Так кончился «чудный… невинный, радостный, поэтический период детства», когда «невинная веселость и беспредельная потребность любви были главными побуждениями в жизни». Раскрылись глаза на новую, доселе не известную сторону человеческих отношений, тело стало предъявлять свои требования, душа стремилась к неизведанному счастью новой любви. Детское неведение сменилось острою борьбою слепого инстинкта, сознания и чувства.

II

72-летним стариком Лев Николаевич записал в дневнике: «Вспомнил свое отрочество, главное – юность и молодость. Мне не было внушено никаких нравственных начал – никаких; а кругом меня большие с уверенностью курили, пили, распутничали (в особенности распутничали), били людей и требовали от них труда. И многое другое я делал, не желая делать, только из подражания большим». – «Можно смотреть на половую потребность как на тяжелую повинность тела (так смотрел всю жизнь) и можно смотреть как на наслаждение (я редко впадал в этот грех)».

Мы видели страдания, следовавшие за первыми проявлениями «половой потребности». Но острая реакция не уменьшила силы влечения, оно оставалось непреодолимым, и «тяжелая повинность тела» захватила юного Толстого. Равнодушное одобрение окружающих, сочувствие и поощрение сверстников помогали работе инстинкта. Но Толстой подчинялся не без борьбы. Он чувствовал, что его юношеские порывы парализованы слепой силой, и чем больше падал, тем сильнее желал освободиться от этого тяжкого гнета.

Перед отъездом из Казани перед Львом Николаевичем, 19-летним юношей, уже встает вопрос об изменении направления всей его жизни. Он заболевает (быть может, беспорядочная жизнь была причиной этой болезни), поступает в клинику и здесь делает первую запись в дневнике: «Вот уже шесть дней, как я поступил в клинику, и вот шесть дней, как я почти доволен собой. Les petites causes produisent de grands effets… [8] Я стал на ту ступень, на которую я уже давно поставил ногу, но никак не мог перевалить туловище… Главная же польза состоит в том, что я ясно усмотрел, что беспорядочная жизнь, которую большая часть светских людей принимает за следствие молодости, есть ничто иное, как следствие раннего разврата души».

В таком настроении Лев Николаевич оставляет университет и уезжает в Ясную Поляну, полный жизни и увлекательных планов бескорыстного служения народу. Отныне мелкие интересы личной жизни не должны более мешать проявлению высших требований совести.
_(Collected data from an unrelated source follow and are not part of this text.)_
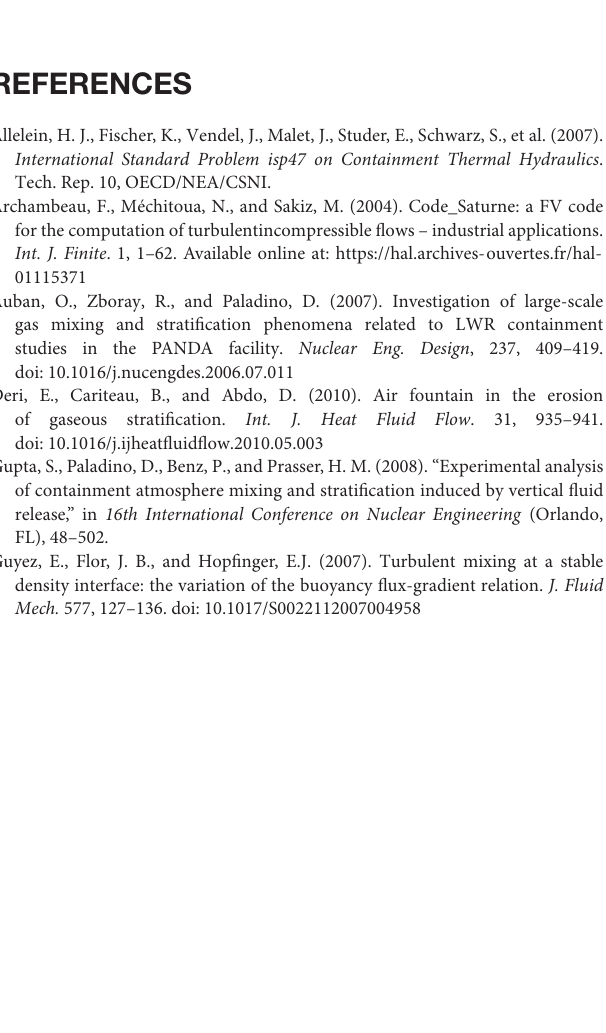
Supplementary Table 1 | Data of calculation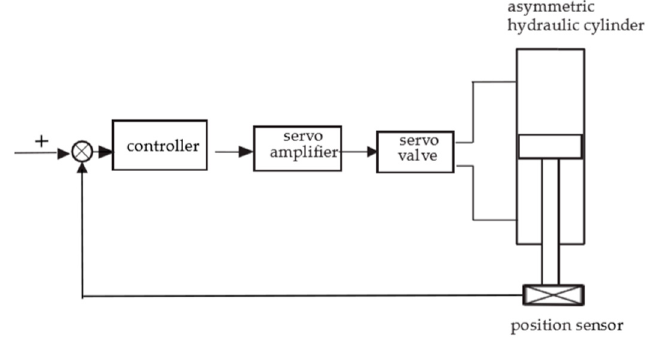
Figure 1. Block diagram of the electro-hydraulic position servo control system.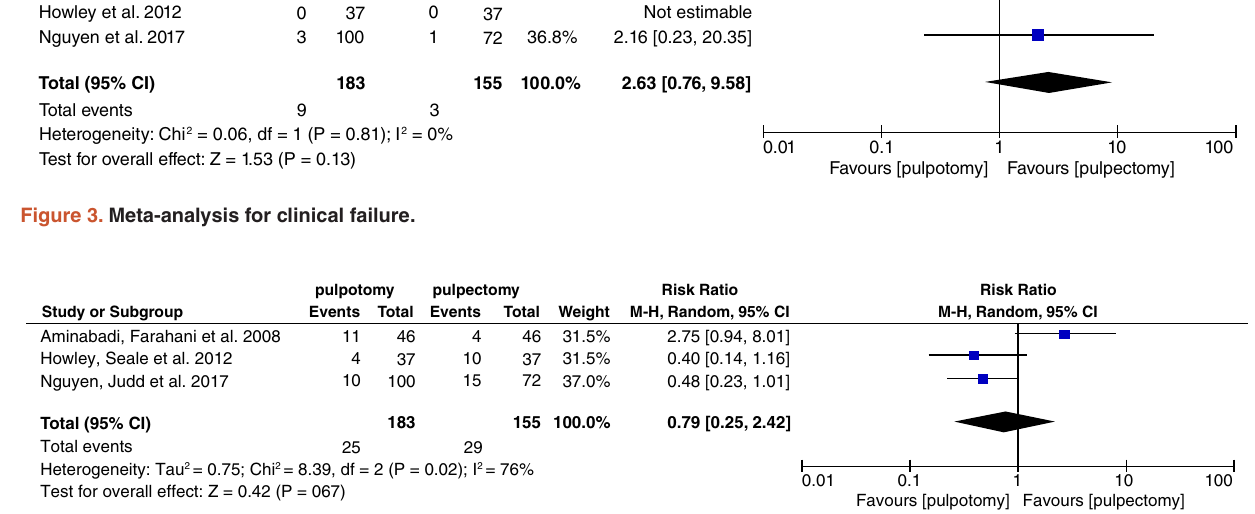
Figure 4. Meta-analysis for radiographic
Влечение к женщине поглощало силы и внимание – теперь же, на новой Ступени, это главное препятствие к подлинной радости должно быть безоговорочно устранено.
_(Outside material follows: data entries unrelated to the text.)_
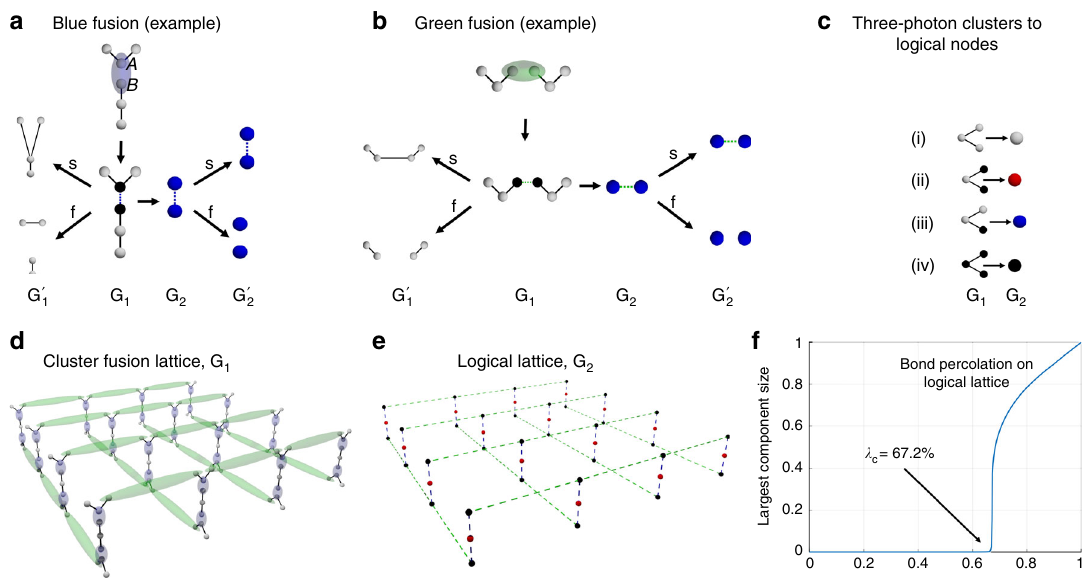
Fig. 4 Mapping two-photon fusions with many three-photon clusters to bond percolation on a logical graph. a , b Examples of two types of two-photon fusion operations, and their post-measurement states for success and failure outcomes. The linear – optical circuits for these (blue and green) fusions are shown in Figs. 2 and 3 of ref. 18 , respectively. From a graph connectivity point of view, two-photon fusion can be interpreted as coloring the measured photons black, and if the fusion succeeds, drawing a new bond between the black photons. c We map three-photon clusters to nodes of a logical graph of color based on how many photons in the cluster are left unmeasured. d An example of a cluster-fusion lattice G 1 with both kinds of fusions, and ( e ) the corresponding logical graph G 2 . f The bond-percolation curve and threshold ( λ c ≈ 0.672) of G 2 . If each fusion attempt in ( d ) succeeds with probability λ > ′ λ which is a giant-connected component (GCC) consisting of red nodes of G 2 . This implies the creation of a random c , it results in a random graph G 2 photonic cluster state G ′ , which is a GCC of G 1 comprising the unmeasured photons — a resource renormalizable for universal cluster-model photonic 1 quantum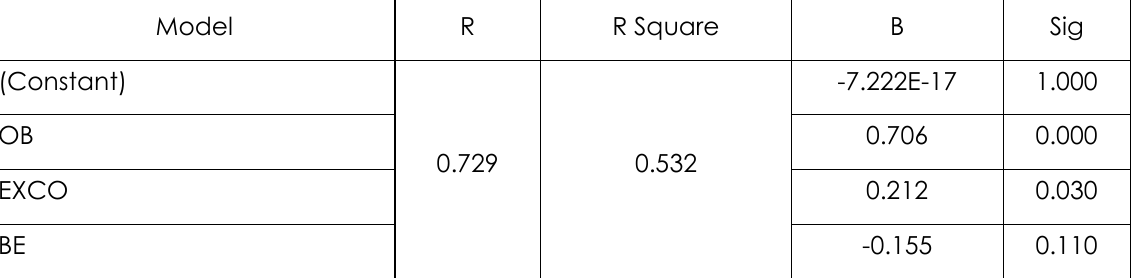
Table 3. SPSS Result of Multiple Regression of Compensation, Benefit, and Organisation Brand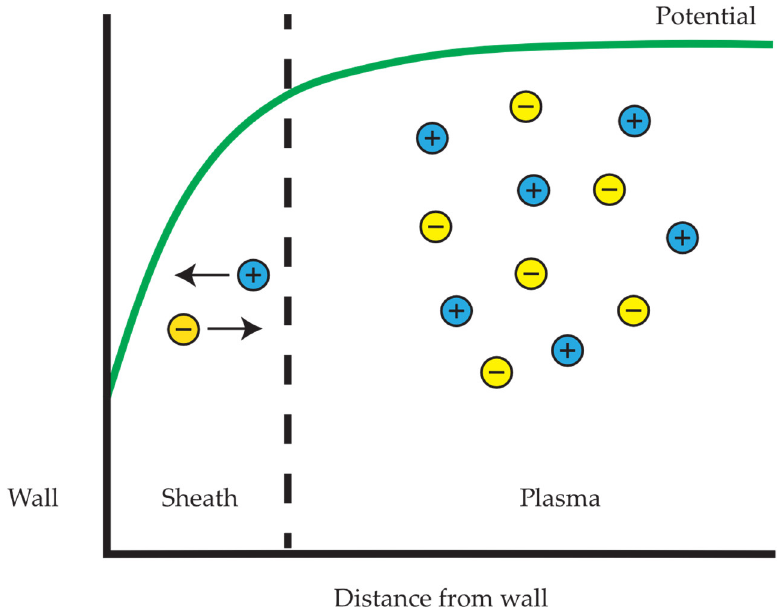
Figure 3. Simplified illustration of the potential drop in the wall sheath [24]. The potential gradient in the sheath repels electrons (yellow) away from the wall and accelerates ions (blue) toward the wall.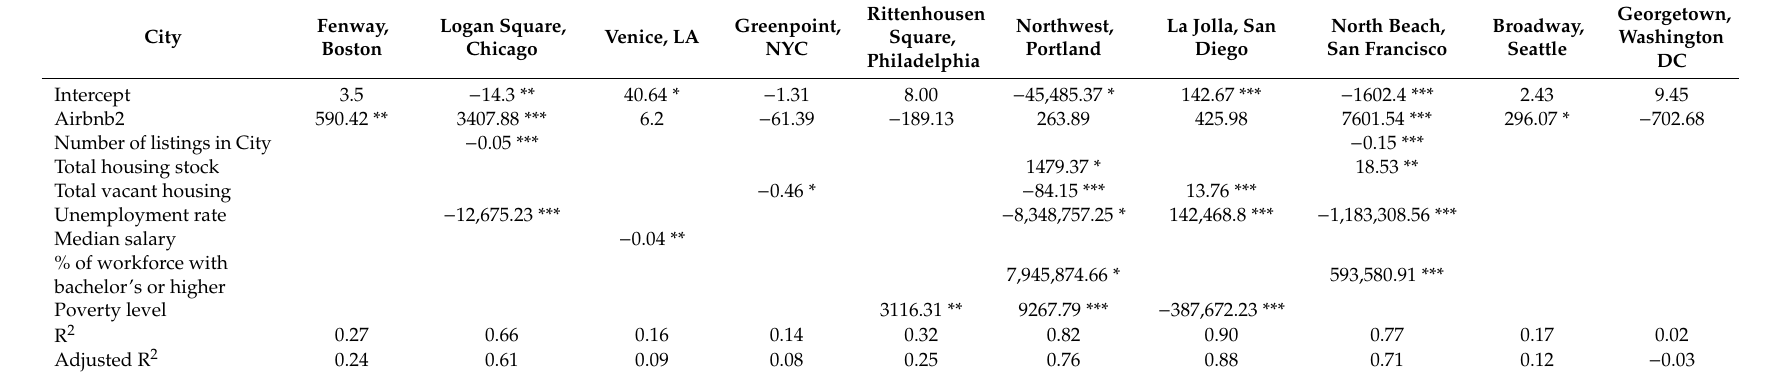
Table 7. Results using Airbnb density as a proportion of the vacant supply of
Толстой записывает в дневнике: «Вчера я был в хорошем расположении духа и остался бы, верно, к вечеру доволен собой, ежели бы приезд Дунечки [9] с мужем не сделал бы на меня рокового большого влияния, что я сам лишил себя счастья быть довольным собою».

На следующий день он вырабатывает новое «правило»: «Я начинаю привыкать к первому правилу, которое я себе назначил. И нынче назначаю себе другое, именно следующее: смотри на общество женщин, как на необходимую неприятность жизни общественной, и, сколько можно, удаляйся от них. – В самом деле: от кого получаем мы сластолюбие, изнеженность, легкомыслие во всем и множество других пороков, как не от женщин? Кто виноват тому, что мы лишаемся врожденных в нас чувств: смелости, твердости, рассудительности, справедливости и других – как не женщины? Женщина восприимчивее мужчины, поэтому в века добродетели женщины были лучше нас. В теперешний же развратный, порочный век – они хуже нас».